Aim of the task
Look for the line that has "Unencumbered Balance | 1,050.42" in the material below; please repeat it and every line after it, exactly, up to and including the line that has "Disbursements | 0.00", and nothing else.

☆ ☆ ☆ ☆ ☆

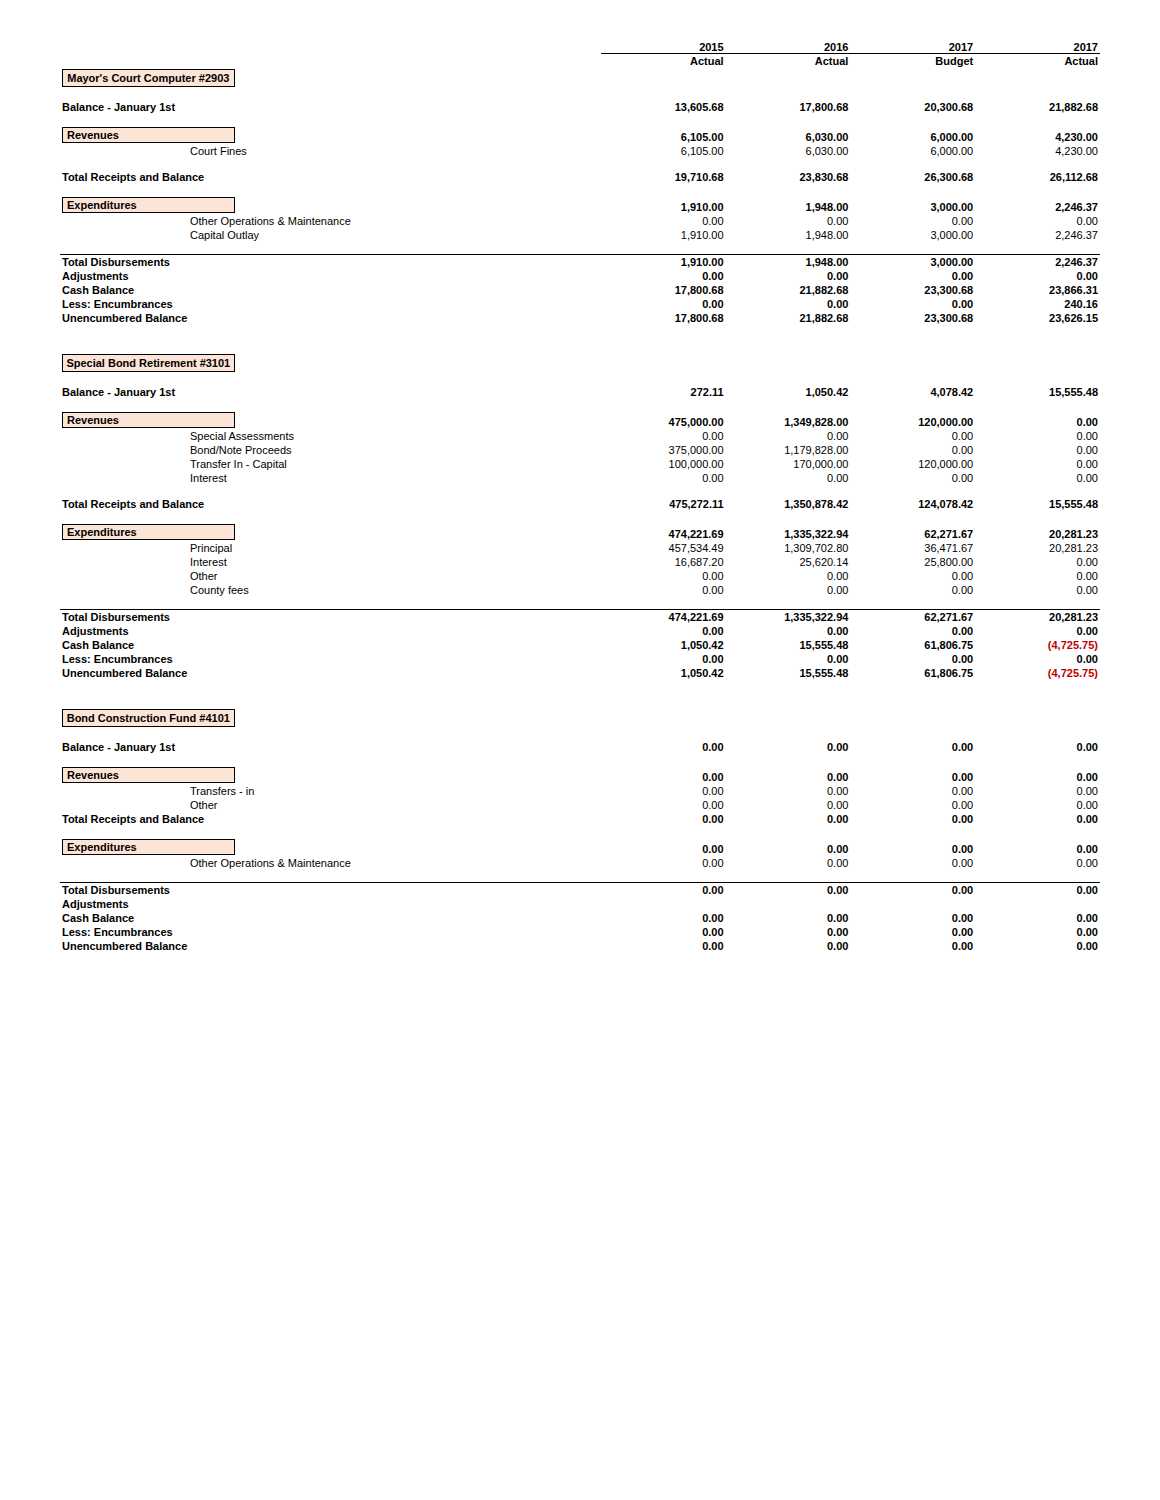| | 2015 | 2016 | 2017 | 2017 |
| | Actual | Actual | Budget | Actual |
| / Mayor's Court Computer #2903 / / | | | | |
| Balance - January 1st | 13,605.68 | 17,800.68 | 20,300.68 | 21,882.68 |
| / Revenues / / | 6,105.00 | 6,030.00 | 6,000.00 | 4,230.00 |
| Court Fines | 6,105.00 | 6,030.00 | 6,000.00 | 4,230.00 |
| Total Receipts and Balance | 19,710.68 | 23,830.68 | 26,300.68 | 26,112.68 |
| / Expenditures / / | 1,910.00 | 1,948.00 | 3,000.00 | 2,246.37 |
| Other Operations & Maintenance | 0.00 | 0.00 | 0.00 | 0.00 |
| Capital Outlay | 1,910.00 | 1,948.00 | 3,000.00 | 2,246.37 |
| Total Disbursements | 1,910.00 | 1,948.00 | 3,000.00 | 2,246.37 |
| Adjustments | 0.00 | 0.00 | 0.00 | 0.00 |
| Cash Balance | 17,800.68 | 21,882.68 | 23,300.68 | 23,866.31 |
| Less: Encumbrances | 0.00 | 0.00 | 0.00 | 240.16 |
| Unencumbered Balance | 17,800.68 | 21,882.68 | 23,300.68 | 23,626.15 |
| / Special Bond Retirement #3101 / / | | | | |
| Balance - January 1st | 272.11 | 1,050.42 | 4,078.42 | 15,555.48 |
| / Revenues / / | 475,000.00 | 1,349,828.00 | 120,000.00 | 0.00 |
| Special Assessments | 0.00 | 0.00 | 0.00 | 0.00 |
| Bond/Note Proceeds | 375,000.00 | 1,179,828.00 | 0.00 | 0.00 |
| Transfer In - Capital | 100,000.00 | 170,000.00 | 120,000.00 | 0.00 |
| Interest | 0.00 | 0.00 | 0.00 | 0.00 |
| Total Receipts and Balance | 475,272.11 | 1,350,878.42 | 124,078.42 | 15,555.48 |
| / Expenditures / / | 474,221.69 | 1,335,322.94 | 62,271.67 | 20,281.23 |
| Principal | 457,534.49 | 1,309,702.80 | 36,471.67 | 20,281.23 |
| Interest | 16,687.20 | 25,620.14 | 25,800.00 | 0.00 |
| Other | 0.00 | 0.00 | 0.00 | 0.00 |
| County fees | 0.00 | 0.00 | 0.00 | 0.00 |
| Total Disbursements | 474,221.69 | 1,335,322.94 | 62,271.67 | 20,281.23 |
| Adjustments | 0.00 | 0.00 | 0.00 | 0.00 |
| Cash Balance | 1,050.42 | 15,555.48 | 61,806.75 | (4,725.75) |
| Less: Encumbrances | 0.00 | 0.00 | 0.00 | 0.00 |
| Unencumbered Balance | 1,050.42 | 15,555.48 | 61,806.75 | (4,725.75) |
| / Bond Construction Fund #4101 / / | | | | |
| Balance - January 1st | 0.00 | 0.00 | 0.00 | 0.00 |
| / Revenues / / | 0.00 | 0.00 | 0.00 | 0.00 |
| Transfers - in | 0.00 | 0.00 | 0.00 | 0.00 |
| Other | 0.00 | 0.00 | 0.00 | 0.00 |
| Total Receipts and Balance | 0.00 | 0.00 | 0.00 | 0.00 |
| / Expenditures / / | 0.00 | 0.00 | 0.00 | 0.00 |
| Other Operations & Maintenance | 0.00 | 0.00 | 0.00 | 0.00 |
| Total Disbursements | 0.00 | 0.00 | 0.00 | 0.00 |
| Adjustments | | | | |
| Cash Balance | 0.00 | 0.00 | 0.00 | 0.00 |
| Less: Encumbrances | 0.00 | 0.00 | 0.00 | 0.00 |
| Unencumbered Balance | 0.00 | 0.00 | 0.00 | 0.00 |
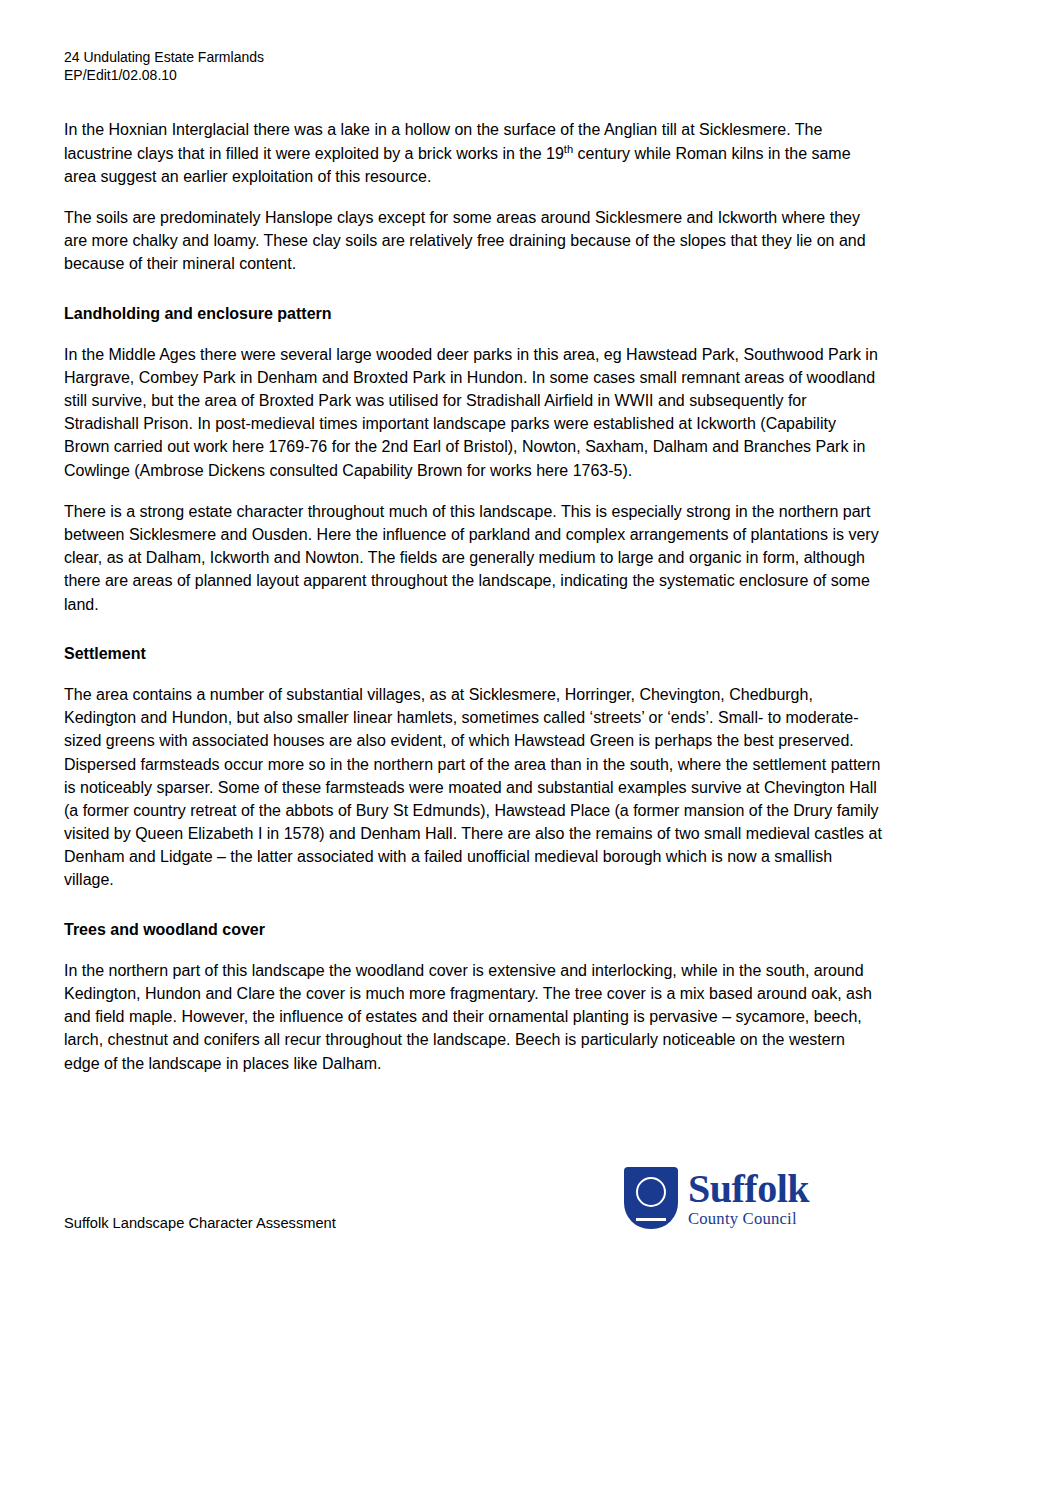24 Undulating Estate Farmlands
EP/Edit1/02.08.10
In the Hoxnian Interglacial there was a lake in a hollow on the surface of the Anglian till at Sicklesmere. The lacustrine clays that in filled it were exploited by a brick works in the 19th century while Roman kilns in the same area suggest an earlier exploitation of this resource.
The soils are predominately Hanslope clays except for some areas around Sicklesmere and Ickworth where they are more chalky and loamy. These clay soils are relatively free draining because of the slopes that they lie on and because of their mineral content.
Landholding and enclosure pattern
In the Middle Ages there were several large wooded deer parks in this area, eg Hawstead Park, Southwood Park in Hargrave, Combey Park in Denham and Broxted Park in Hundon. In some cases small remnant areas of woodland still survive, but the area of Broxted Park was utilised for Stradishall Airfield in WWII and subsequently for Stradishall Prison. In post-medieval times important landscape parks were established at Ickworth (Capability Brown carried out work here 1769-76 for the 2nd Earl of Bristol), Nowton, Saxham, Dalham and Branches Park in Cowlinge (Ambrose Dickens consulted Capability Brown for works here 1763-5).
There is a strong estate character throughout much of this landscape. This is especially strong in the northern part between Sicklesmere and Ousden. Here the influence of parkland and complex arrangements of plantations is very clear, as at Dalham, Ickworth and Nowton. The fields are generally medium to large and organic in form, although there are areas of planned layout apparent throughout the landscape, indicating the systematic enclosure of some land.
Settlement
The area contains a number of substantial villages, as at Sicklesmere, Horringer, Chevington, Chedburgh, Kedington and Hundon, but also smaller linear hamlets, sometimes called ‘streets’ or ‘ends’. Small- to moderate-sized greens with associated houses are also evident, of which Hawstead Green is perhaps the best preserved. Dispersed farmsteads occur more so in the northern part of the area than in the south, where the settlement pattern is noticeably sparser. Some of these farmsteads were moated and substantial examples survive at Chevington Hall (a former country retreat of the abbots of Bury St Edmunds), Hawstead Place (a former mansion of the Drury family visited by Queen Elizabeth I in 1578) and Denham Hall. There are also the remains of two small medieval castles at Denham and Lidgate – the latter associated with a failed unofficial medieval borough which is now a smallish village.
Trees and woodland cover
In the northern part of this landscape the woodland cover is extensive and interlocking, while in the south, around Kedington, Hundon and Clare the cover is much more fragmentary. The tree cover is a mix based around oak, ash and field maple. However, the influence of estates and their ornamental planting is pervasive – sycamore, beech, larch, chestnut and conifers all recur throughout the landscape. Beech is particularly noticeable on the western edge of the landscape in places like Dalham.
Suffolk Landscape Character Assessment
Suffolk
County Council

☆ ☆ ☆ ☆ ☆

Response area
| Unencumbered Balance | 1,050.42 | 15,555.48 | 61,806.75 | (4,725.75) |
| / Bond Construction Fund #4101 / / | | | | |
| Balance - January 1st | 0.00 | 0.00 | 0.00 | 0.00 |
| / Revenues / / | 0.00 | 0.00 | 0.00 | 0.00 |
| Transfers - in | 0.00 | 0.00 | 0.00 | 0.00 |
| Other | 0.00 | 0.00 | 0.00 | 0.00 |
| Total Receipts and Balance | 0.00 | 0.00 | 0.00 | 0.00 |
| / Expenditures / / | 0.00 | 0.00 | 0.00 | 0.00 |
| Other Operations & Maintenance | 0.00 | 0.00 | 0.00 | 0.00 |
| Total Disbursements | 0.00 | 0.00 | 0.00 | 0.00 |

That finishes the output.